Suffice to say, the book follows Taita throughout his life. Through Taita's eyes, we witness the invasion of Egypt by a ruthless army, the murder of the Pharoh, numerous attempted murders of Tanus, Lostris, and Taita himself. Eventually, the remnants of the Egyptian Empire are forced to flee Egypt completely with the invading army hot on their heels.

With just 10,000 homeless survivors, they face the insurmountable challenge of finding a new home in which to hide from the enemy, and then start the process of building up an army in which to reclaim their country again.

This process takes over 10 years, and involves numerous adventures and problems.

At the end of the book, there is an incredible battle, which is fought against insurmountable odds, but once again Taita's genius comes into play to even the odds slightly.

What is amazing about River God is that the story is based on real life events that occurred around 1780 BC in Egypt.

In 1988, 10 jars full of scrolls hidden in the wall of an Egyptian tomb in the Valley of the Nobles were discovered. The hieratic script on the scrolls was translated, and the scrolls were carbon dated to determine their age. River God is based on the information these scrolls contained.

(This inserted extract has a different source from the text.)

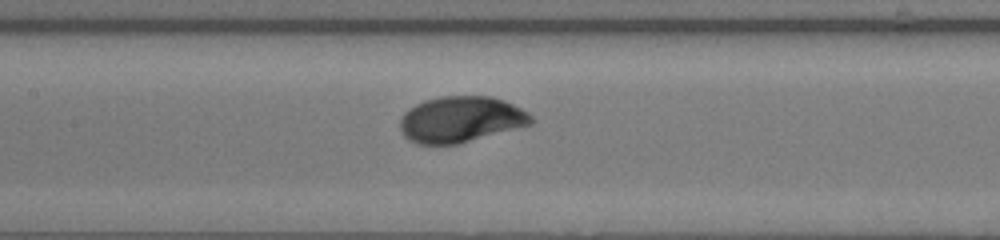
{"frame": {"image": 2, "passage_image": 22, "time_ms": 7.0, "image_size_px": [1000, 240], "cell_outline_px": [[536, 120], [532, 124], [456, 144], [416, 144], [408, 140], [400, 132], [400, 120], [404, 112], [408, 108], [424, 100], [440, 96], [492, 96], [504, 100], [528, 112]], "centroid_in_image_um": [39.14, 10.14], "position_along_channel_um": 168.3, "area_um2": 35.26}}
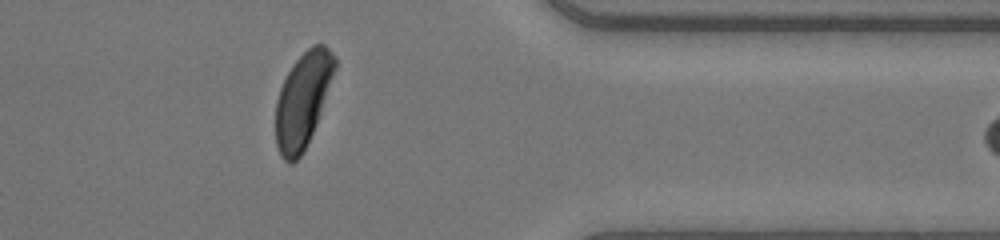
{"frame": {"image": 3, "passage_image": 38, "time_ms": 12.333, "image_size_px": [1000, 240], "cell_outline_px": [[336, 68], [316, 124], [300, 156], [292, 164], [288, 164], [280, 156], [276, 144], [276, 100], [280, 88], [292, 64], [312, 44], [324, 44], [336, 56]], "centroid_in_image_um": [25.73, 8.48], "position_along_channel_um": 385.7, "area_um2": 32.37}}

What is reassuring about this story is that over the past 3,800 years, human nature has not changed at all. There have always been evil people and good people. There have always been heroes and villains. Humans still have the same desires, needs, ambitions, faults, strengths, and weaknesses as they did 3,800 years ago.

River God is basically about an epic journey, a heroic battle, and enduring love.

I highly recommend River God to anyone who enjoys a really good book.